I have a name.txt file of one column, e.g.
A
B
C
D
E
F
Then I have many files, e.g. x.txt, y.txt and z.txt
x.txt has
A 1
C 3
D 2
y.txt has
A 1
B 4
E 3
z.txt has
B 2
D 2
F 1
The desirable output is (filling in 0 if there is no mapping)
A 1 1 0
B 0 4 2
C 3 0 0
D 2 0 2
E 0 3 0
F 0 0 1
Is it possible to make it with bash? (perhaps awk?)
Many thanks!!!
first edits - my tentative efforts
Since I am quite new to bash, it is really hard for me to figure out a possible solution with awk. I'm more familiar with R, in which this can be accomplished by
namematrix[namematrix[,1]==xmatrix[,1],]
All in all, I really appreciate the kind help below helping me learn more about awk
and join
!
Second-time edits - a super efficient approach figured out!
Luckily inspired by some really brilliant answers below, I have sorted out a very computationally efficient way as below. This may be helpful to other people encountering similar questions, in particular if they deal with very large number of files with very large size.
Firstly touch a join_awk.bash
#!/bin/bash
join -oauto -e0 -a1 $1 $2 | awk '{print $2}'
For instance, execute this bash script for name.txt and x.txt
join_awk.bash name.txt x.txt
would generate
1
0
3
2
0
0
Note that here I only keep the second column to save disk space, because in my dataset the first columns are very long names that would take tremendous disk space.
Then simply implement
parallel join_awk.bash name.txt {} \> outdir/output.{} ::: {a,b,c}.txt
This is inspired by the brilliant answer below using GNU parallel and join.
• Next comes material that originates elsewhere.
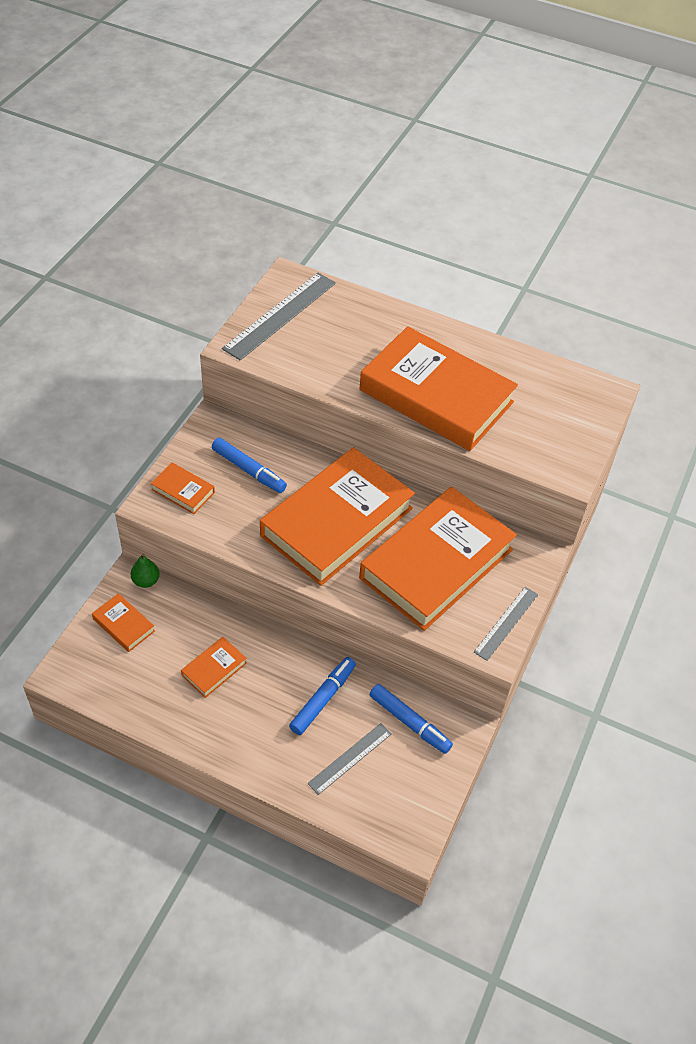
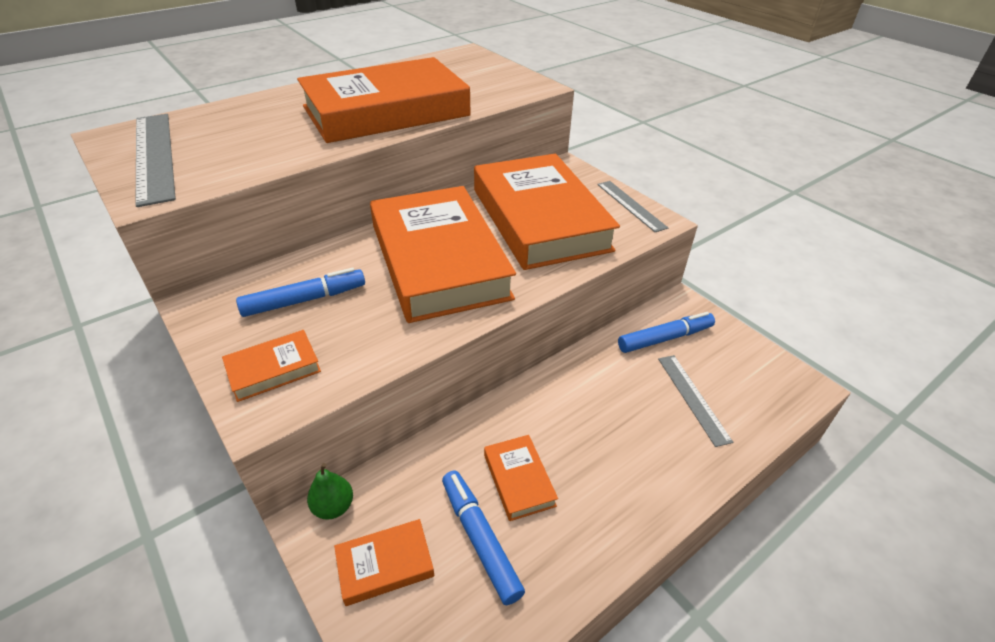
camera: 60 degrees left, 10 degrees down
blue marker [289,657,356,735] -> blue marker moved to [442,471,525,605]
The difference is that the answer below has to specify j1
for parallel
due to its serial appending logic, which makes it not really "parallel". Also, the speed will become slower and slower as the serial appending continues. In contrast, here we manipulate each file separately in parallel. It can be extremely fast when we deal with large number of large-size files with multiple CPUs.
Finally just merge all the single-column output files together by
cd outdir
paste output* > merged.txt
This will be also very fast since paste
is inherently parallel.
You may use this awk
:
awk 'NF == 2 {
map[FILENAME,$1] = $2
next
}
{
printf "%s", $1
for (f=1; f<ARGC-1; ++f)
printf "%s", OFS map[ARGV[f],$1]+0
print ""
}' {x,y,z}.txt name.txt
A 1 1 0
B 0 4 2
C 3 0 0
D 2 0 2
E 0 3 0
F 0 0 1